Task brief:
Write out every line of the listing below word for word, omitting the pictures.

━━━ Task input

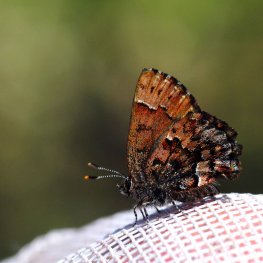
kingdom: Animalia
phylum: Arthropoda
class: Insecta
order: Lepidoptera
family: Lycaenidae
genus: Incisalia
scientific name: Incisalia lanoraieensis
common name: Bog Elfin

━━━━━━

Task result:
kingdom: Animalia
phylum: Arthropoda
class: Insecta
order: Lepidoptera
family: Lycaenidae
genus: Incisalia
scientific name: Incisalia lanoraieensis
common name: Bog Elfin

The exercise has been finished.